In his speech, Prof. Khurram stated that Cybercrime is a global phenomenon, which affects everyone connected to the cyberspace. Cyber criminals are ruthless and can range from well-trained individuals, organized cybercrime groups, and state-sponsored hackers, etc., which target governments and high-tech organizations for hacking, espionage, terrorism, treason, and hacktivism behind the motives of financial, social, ideological, and military to political.
“Cybercrimes are becoming increasingly pervasive and sophisticated and have more severe economic impact than the most conventional crimes happened in the physical world. It is estimated that cybercrime damages could cost the world around USD 6 trillion by 2021, which is more profitable than the global trade of illegal drugs and higher than the GDP of many developed countries. On the other hand, to defend cyberspace from crimes, hacking, extortions, and intrusions, USD 1 trillion will be spent globally between 2017 and 2021”, he further discussed.
“The cybercrime ecosystem is continuously progressing exponentially with great complexity and techniques due to the applications of AI and machine learning, deep fake, custom-built spear phishing, targeted malware, ransomware, and threats tailored to specific individuals and organizations.
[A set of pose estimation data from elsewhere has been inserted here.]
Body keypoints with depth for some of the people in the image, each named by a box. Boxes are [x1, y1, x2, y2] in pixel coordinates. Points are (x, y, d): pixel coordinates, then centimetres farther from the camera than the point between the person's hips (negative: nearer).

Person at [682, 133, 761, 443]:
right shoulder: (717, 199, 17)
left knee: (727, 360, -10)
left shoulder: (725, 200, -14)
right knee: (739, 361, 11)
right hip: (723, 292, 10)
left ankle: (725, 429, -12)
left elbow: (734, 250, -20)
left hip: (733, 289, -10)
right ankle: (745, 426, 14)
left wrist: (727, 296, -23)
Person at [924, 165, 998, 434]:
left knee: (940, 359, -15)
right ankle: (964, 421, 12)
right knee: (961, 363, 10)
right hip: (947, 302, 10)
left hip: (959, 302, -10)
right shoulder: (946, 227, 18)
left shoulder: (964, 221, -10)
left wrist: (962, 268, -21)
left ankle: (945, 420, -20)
The high-tech industries and small and medium enterprises (SMEs) are driving force for innovation and competitiveness and play an essential role in the prosperity of a country and any disruption in their operations and services by cyber criminals could lead to the serious national losses”, he continued in his speech.
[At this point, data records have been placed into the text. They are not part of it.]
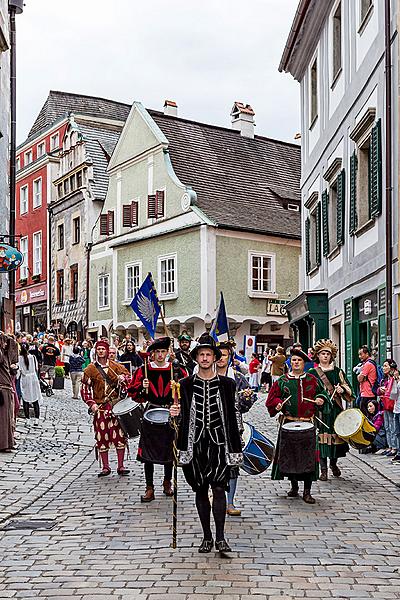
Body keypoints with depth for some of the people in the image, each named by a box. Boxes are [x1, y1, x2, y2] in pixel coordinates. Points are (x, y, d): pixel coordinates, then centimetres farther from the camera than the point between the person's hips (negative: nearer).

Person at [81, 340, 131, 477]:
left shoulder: (116, 366, 7)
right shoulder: (90, 369, 4)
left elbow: (128, 377, 5)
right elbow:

To curb cybercrimes, Prof. Khurram presented some recommendations, including the need of awareness, training, and cyber hygiene programs; capacity and capability building strategies; investment in research, development and innovation, collaboration and information sharing alliances, strengthening institutional frameworks, legislation against cybercrimes; and public, private partnership with the engagement of civil society to eradicate the menace of cybercrimes, etc.
Some other notable speakers of the event included from different local and global institutions, namely the National Security Council of Taiwan, the American Foreign Policy Council (AFPC) USA, The Attorney General of the Public Prosecution of Bahrain, Australian National University, Royal Military College of Canada, National Anti-Financial Crime Center Malaysia, National Intelligence and Targeting Office Japan, Head of Alkarak Court Jordan; Social Sciences University of Ankara, Turkey; Center for New American Security (CNAS) USA, and Thames Valley Police UK.
The forum organizers also organized social events and local tours that inspired the attendees by the great generosity, friendliness, and hospitality of Taiwan.